• [INSTRUCTIONS FOR THE TASK]: Go on with the Advent reflection on creation and the Incarnation, picking up after its final sentence.

[PASSAGE TO READ — start]

This Advent, my mind has been drawn to the doctrine of creation and the place of the Incarnation in the great drama of the cosmos. I am not entirely sure why this is so. Certainly last week I noted Oliver O’Donovan’s statement in On the Thirty-Nine Articles: Conversations with Tudor Christianity that much Reformation theology was weak on the doctrine of creation, and this has had an effect upon the sciences and theology, etc. He wonders what different roads we may have taken if the doctrine of creation had been one of the parts of St Thomas Aquinas we had kept.
Anyway, if we think theologically about Christmas, I imagine our thinking is typically something along these lines: Jesus is the Second Person of the Trinity; He took on the form of a slave for our salvation; He became a baby so that He could die for us as a Man.

[PASSAGE TO READ — finish]
[DATASET ENTRIES — start]

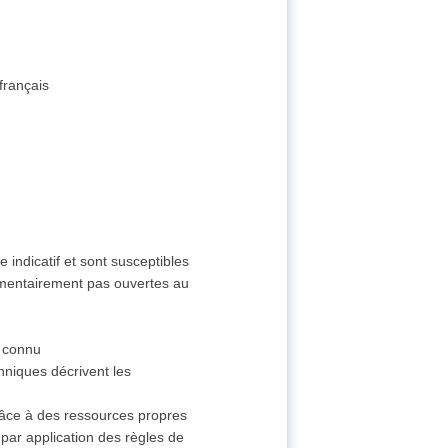
français
 indicatif et sont susceptibles
ementairement pas ouvertes au
 connu
hniques décrivent les
râce à des ressources propres
par application des règles de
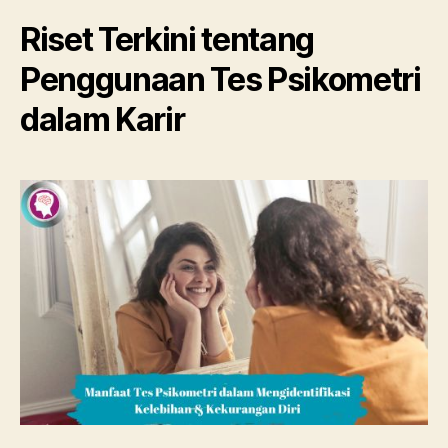
Riset Terkini tentang
Penggunaan Tes Psikometri
dalam Karir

[DATASET ENTRIES — finish]

• [RESULT FOR THIS TASK]:
Yet today at church, the sermon closed with some beautiful words of Madeleine L’Engle, pointing towards the pre-Incarnate reality of the Second Person of the Trinity, bringing home the force of what it means that God became man as Jesus. If we do that, we need to realise that something as well as salvation from sin, death, damnation, devil, is going on.
Why?
The eternal life of God is an extra-temporal reality. God is. God is reality. Or maybe not — maybe God is beyond reality. God has no being because being relies entirely on God. A robust doctrine of God should make the dramatic event of the Incarnation that much more potent.
And a robust doctrine of God makes for a robust doctrine of creation — God made everything very good. As the Fathers, including St Augustine, were ever keen to note, all of creation is good by nature. It was created good, even if now it is fallen and tending towards entropy. Creation was made because God willed it. Creation was made to glorify God.
God entered into that creation. The timeless creator joined the creation in time.
Why?
Not simply to save us and make us what Adam was, but to make us what Adam was meant to be.
To make us god.
This is the emphasis of St Athanasius, On the Incarnation, as well as of Robert Grosseteste’s work (which is to say, it is not the sole preserve of the Eastern Church). It is a consideration of salvation history primarily as Creation – Incarnation – Paradise, whereas we tend to think in terms of Fall – Crucifixion – Redemption. Both are true, but the former we usually neglect.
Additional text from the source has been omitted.